On the other hand, the problems identified in terms of a purely photodiode-based sensor might be overcome by using more advanced sensor arrangements. For example, the use of a spectrometer that provides a very high spectral resolution would allow thorough analyses of the spectral property of the light emitted by the LED luminary. However, the pricing target for the LED luminary does not allow the use of such spectrometers.

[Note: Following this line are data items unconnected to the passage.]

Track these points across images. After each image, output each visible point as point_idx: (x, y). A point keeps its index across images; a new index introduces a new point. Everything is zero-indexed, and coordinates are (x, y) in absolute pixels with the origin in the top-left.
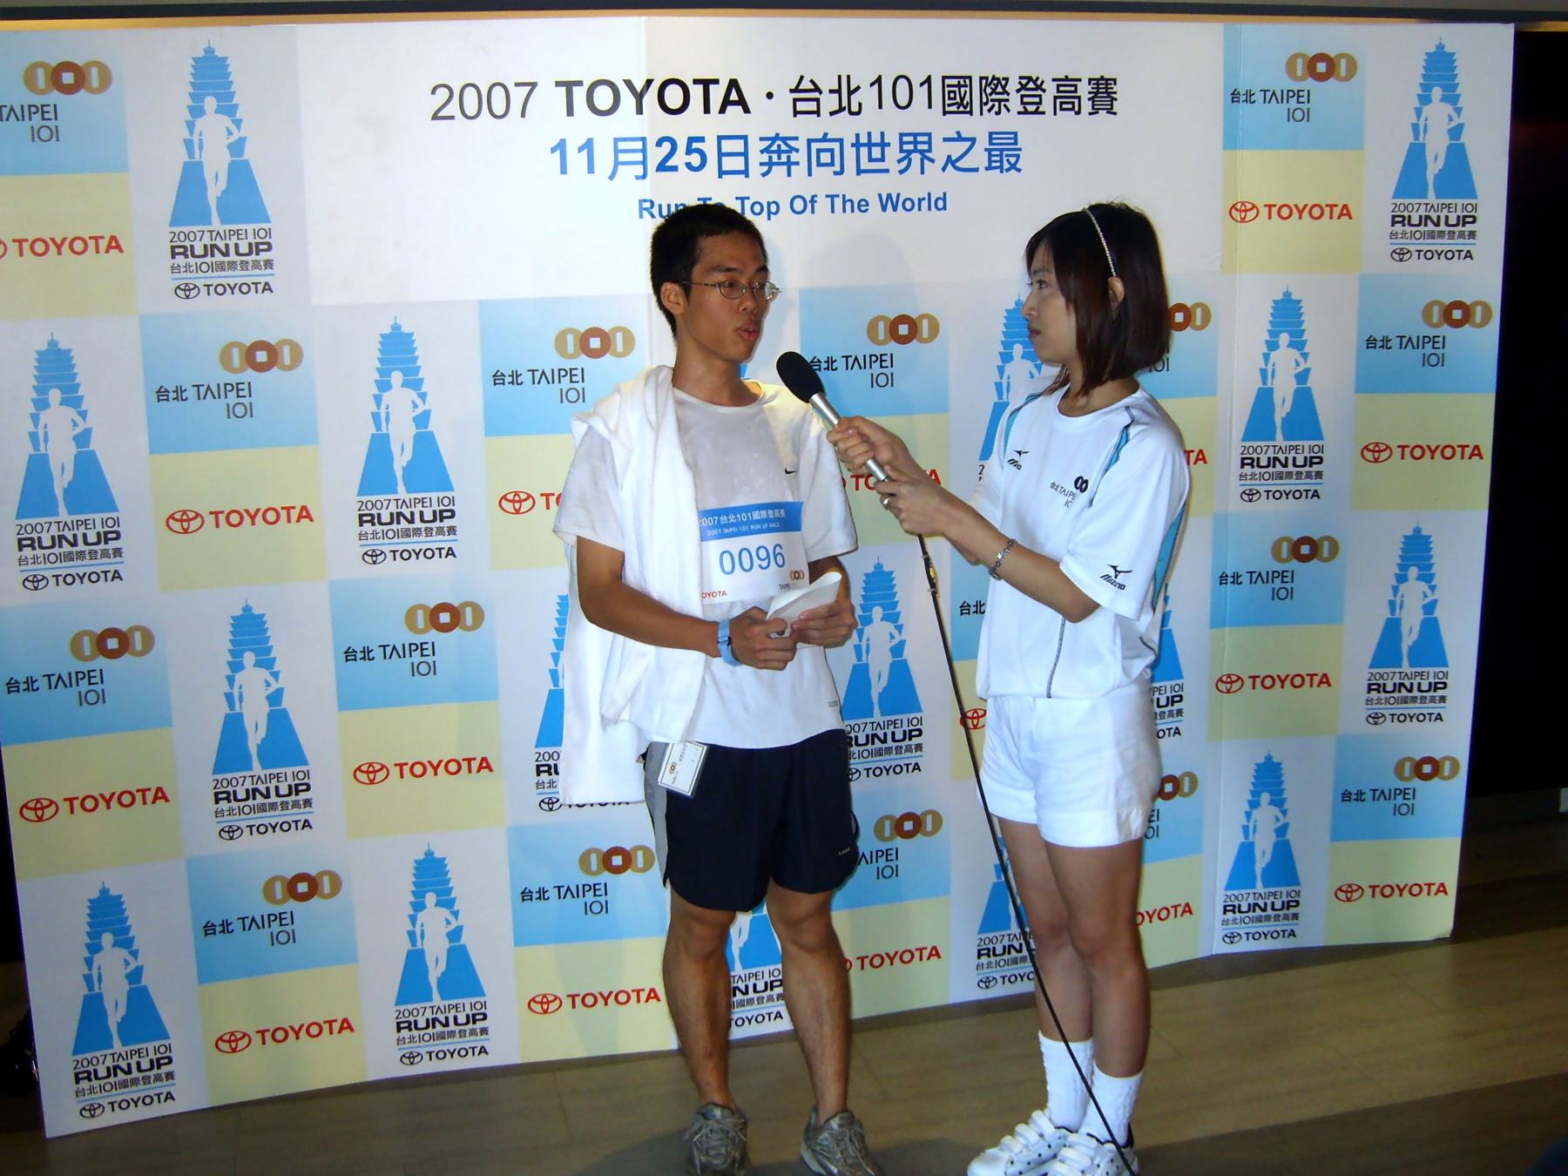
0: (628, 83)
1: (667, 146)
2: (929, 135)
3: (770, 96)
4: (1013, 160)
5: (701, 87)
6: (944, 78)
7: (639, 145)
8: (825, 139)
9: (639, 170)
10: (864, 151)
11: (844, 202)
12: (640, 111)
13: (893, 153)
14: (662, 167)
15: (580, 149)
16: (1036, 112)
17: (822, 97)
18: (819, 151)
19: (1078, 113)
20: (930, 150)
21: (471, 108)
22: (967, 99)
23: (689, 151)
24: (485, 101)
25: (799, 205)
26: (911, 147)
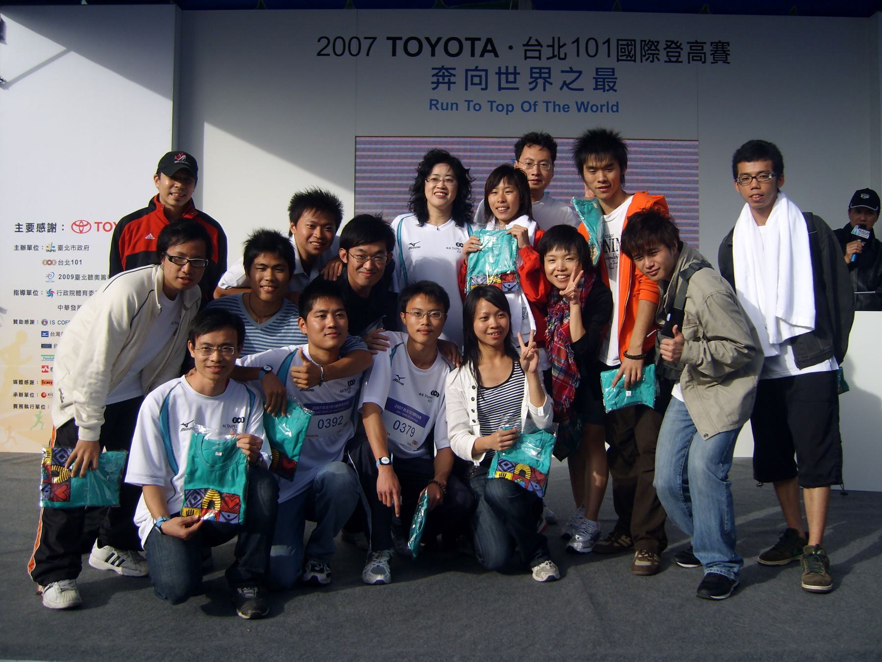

The latter problem might be overcome by applying a true color sensor, which is realized to take the color perception of the human eye into account. Such a true color sensor typically comprises at least three photodiodes, each of which is equipped with a color filter. For example, a circuit for sensing a property of light in the form of a multi-photodiode true color sensor is disclosed in U.S. Pat. No. 6,630,801 B2. The sensor realizes a first circuit element and comprises filtered photodiodes and unfiltered photodiodes. A further circuit element coupled to the sensor measures the output signal of the filtered and unfiltered diodes and correlates these readings to chromaticity coordinates for each of the red, green, and blue LEDs of the luminary. Based on this correlation, forward currents driving the LEDs of the luminary are adjusted in accordance with differences between the chromaticity coordinates of each of the red, green, and blue LEDs and chromaticity coordinates of a desired mixed color light. Although this solution achieves desired results in terms of color control, its realization still requires a significant number of sensor elements in combination with appropriately realized and manufactured filters, which in total does not allow a cost efficient and compact design.
Therefore, it is an object of the invention to provide a circuit for sensing a property of light having an improved and more cost efficient circuit design. It would also be desirable to provide a method of sensing a property of light that shows an improved performance while at the same time a more cost efficient implementation is enabled.